IoT devices will inundate the world. With 30B devices that are connected to the internet and our private networks, cybersecurity will be the main challenge that IT Operations will need to handle with a lot of care.
Just do it. IT folks are notorious for over-thinking, over-designing, and over-complicating things. Sometimes implementing the minimum viable product and evolving it through small iterations through time is far superior than delivering things after 2 years. Fail fast, succeed fast.
Kill obsolete applications and the underlying infrastructure that are simply wasting your money, space, energy, and computing power. We have the tendency to hoard systems and applications, thinking that one day we will potentially need them. Talk to legal, have an archiving strategy. It will save you a lot of money and energy.
Lean and agile are not just buzzwords, you need to live and breathe by it in managing your projects. Lean means you need to be nimble and quick, and agile means you need be flexible and willing to change or do course corrections.
Measure what matters and manage them with system. Simply measuring IT uptime is passé. You need to be able to correlate your IT uptime with business uptime. Measure what counts to the business, not just to IT.
OKR (Objective and Key Results) is a methodology developed by the legendary Andy Grove of Intel. It is a framework for defining and tracking objectives and their outcomes. If you don’t have one, develop yourself one. Again, make sure it’s lined up with your company’s goals and objectives.
Promote safety, health, happiness, and well-being of your team. Without them, we are nothing.
Quick response to IT incidents and problems is still the raison d’etre of IT Operations Management. Good IT Operators are the ones who can bring systems back online fast when an outage occurs, but the best ones would build high availability and redundancy to prevent them.
RTI (Real Time Infrastructure) is sharing IT infrastructure resources across different consumers or customers that can be dynamically optimized to achieve the best end-to-end service levels at the lowest price. Gone are the days of waiting for IT resources to be purchased, delivered, and deployed. wTake advantage of cloud-based Infrastructure as a Service solutions.
SDWAN (Software Defined Wide Area Network) enables companies to build higher-performance and efficient networks using lower-cost and commercially available cable internet or 4G/5G technologies. This allows organizations to replace their more expensive-inefficient-hard to deploy traditional MPLS networks.
Transformation to digital requires breaking through the generational gap barrier.
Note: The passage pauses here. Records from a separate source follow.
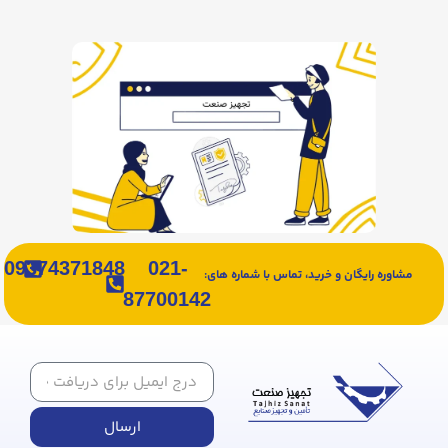
09374371848
021-
مشاوره رایگان و خرید، تماس با شماره های:
87700142
ارسال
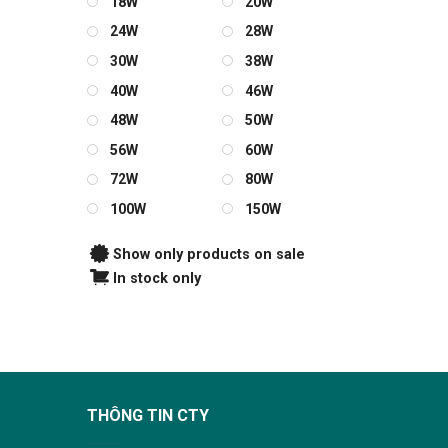
18W
20W
24W
28W
30W
38W
40W
46W
48W
50W
56W
60W
72W
80W
100W
150W
Show only products on sale
In stock only
THÔNG TIN CTY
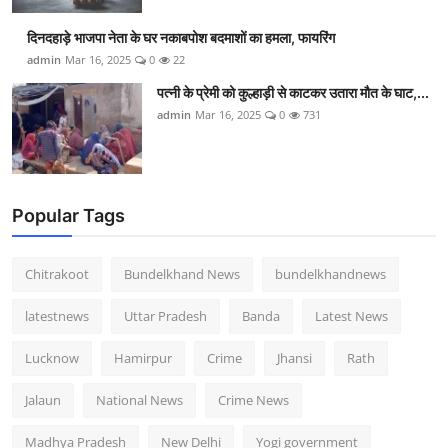
दिनदहाड़े भाजपा नेता के घर नकाबपोश बदमाशों का हमला, फायरिंग
admin
Mar 16, 2025
0
22
पत्नी के प्रेमी को कुल्हाड़ी से काटकर उतारा मौत के घाट,...
admin
Mar 16, 2025
0
731
Popular Tags
Chitrakoot
Bundelkhand News
bundelkhandnews
latestnews
Uttar Pradesh
Banda
Latest News
Lucknow
Hamirpur
Crime
Jhansi
Rath
Jalaun
National News
Crime News
Madhya Pradesh
New Delhi
Yogi government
It requires time and a lot of influencing before your customers and employees alike become naturalized digital citizens.
Unified communications by converging voice, data, and video into the same network infrastructure will not only reduce cost but will improve overall user experience by integrating other work tools and providing the mubiquity.
Value creation must be your corefocus. ITIL v4 emphasizes that the service value chain (the how’s) and service value streams (the detailed activities) must be clearly mapped to the value they provide in form of services and products a.k.a. service value stream.
Working remotely is becoming more popular nowadays. IT must be ready to support pervasive computing, to enable employees to work anywhere, anytime, and by any means.
Xby Y should mean, “output X by date Y” instead of “X given Y” which is an expression of conditional probabilities. Rather than a condition, it should be treated as declaration of a target, for example X (99.99% availability of the network by Y March). There is power in declaration.
Zero-in on what really matters. Cut to the chase. Your organization needs you to make it more efficient, sell more, serve the customers better, and spend less. Everything that you do must connect to one of these to co-create value and perpetuate your relevance.